**About this exercise**
Echo the stretch of records from the line containing "What is the range" through the line containing "Which series has the widest spread of Y", both lines included, copying each line word for word. Leave the pictures out of your answer.

**Raw data**
● ● ●
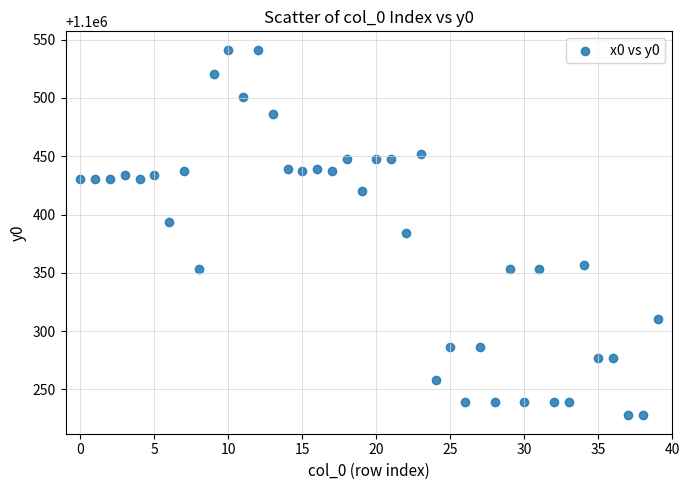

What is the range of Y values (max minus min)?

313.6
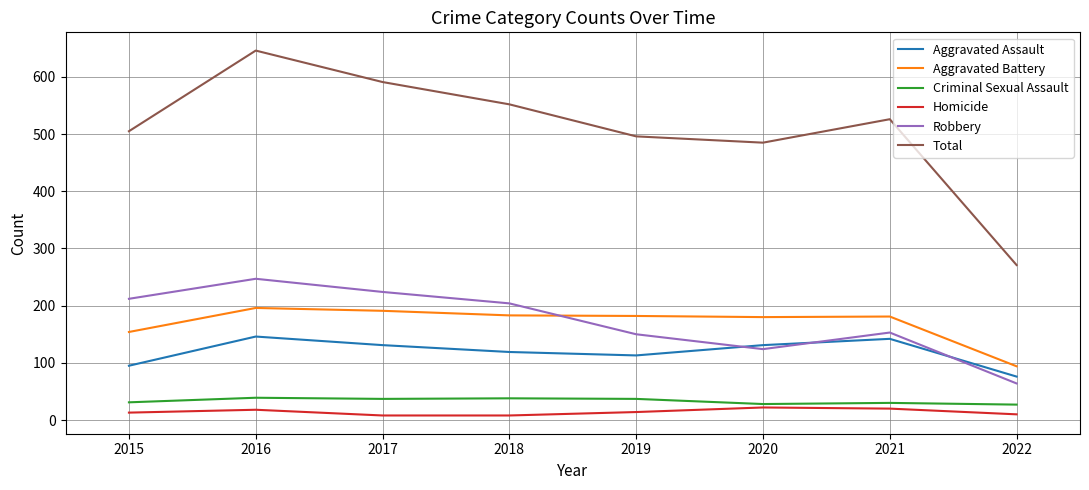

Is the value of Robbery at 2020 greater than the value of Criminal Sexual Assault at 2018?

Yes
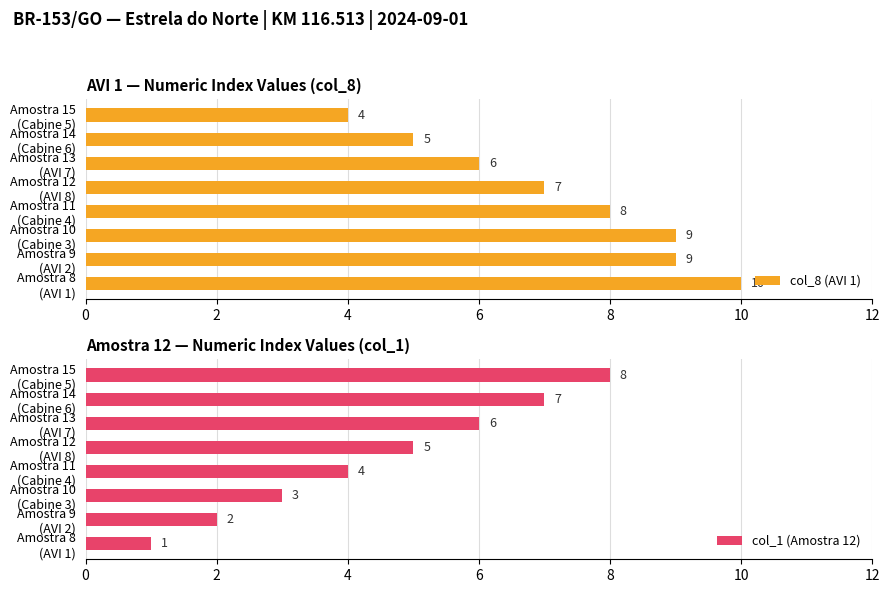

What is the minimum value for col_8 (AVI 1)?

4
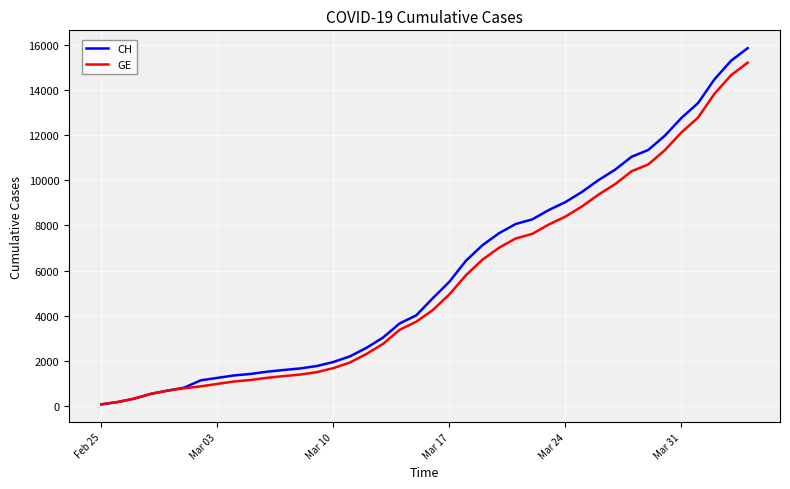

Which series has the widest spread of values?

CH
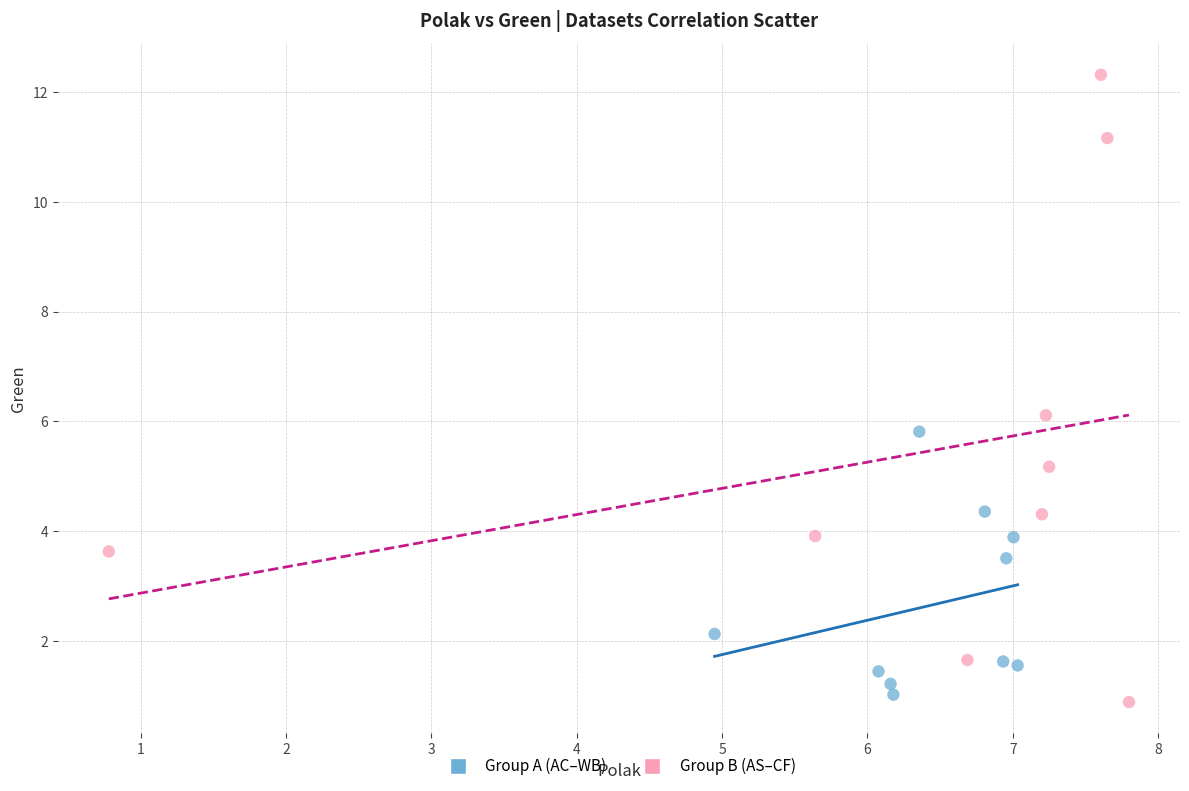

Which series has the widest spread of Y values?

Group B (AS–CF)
● ● ●
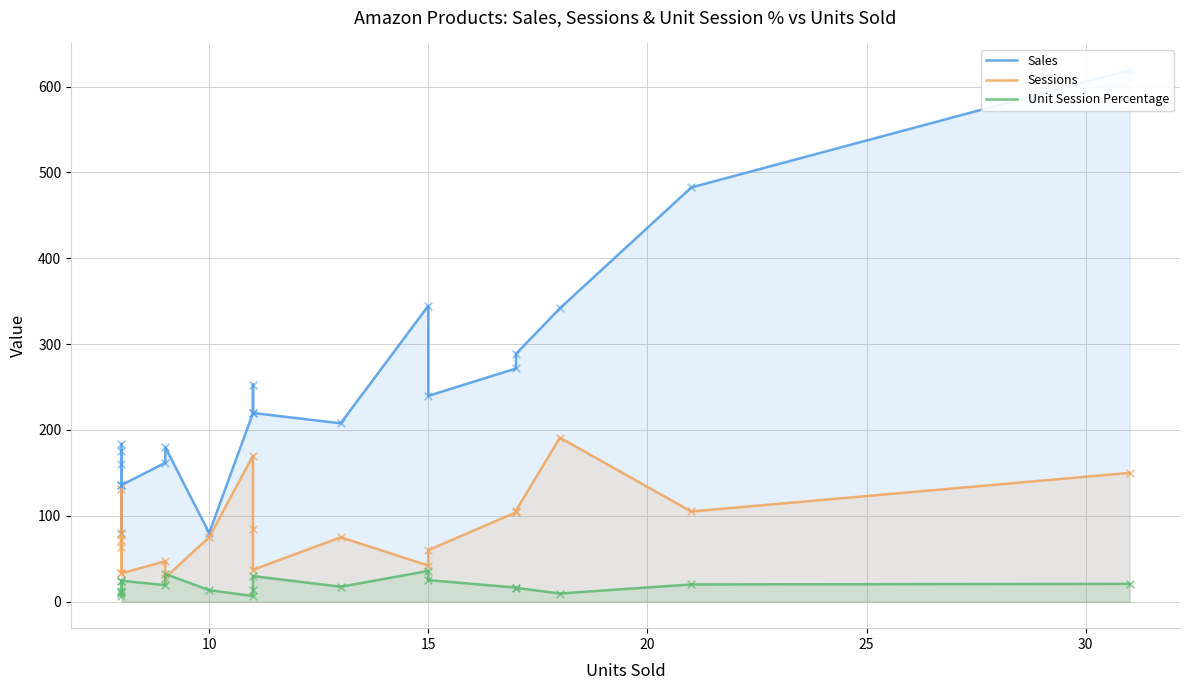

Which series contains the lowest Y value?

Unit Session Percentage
● ● ●
**Written response**
What is the range of Y values (max minus min)?

313.6

Is the value of Robbery at 2020 greater than the value of Criminal Sexual Assault at 2018?

Yes

What is the minimum value for col_8 (AVI 1)?

4

Which series has the widest spread of values?

CH

Which series has the widest spread of Y values?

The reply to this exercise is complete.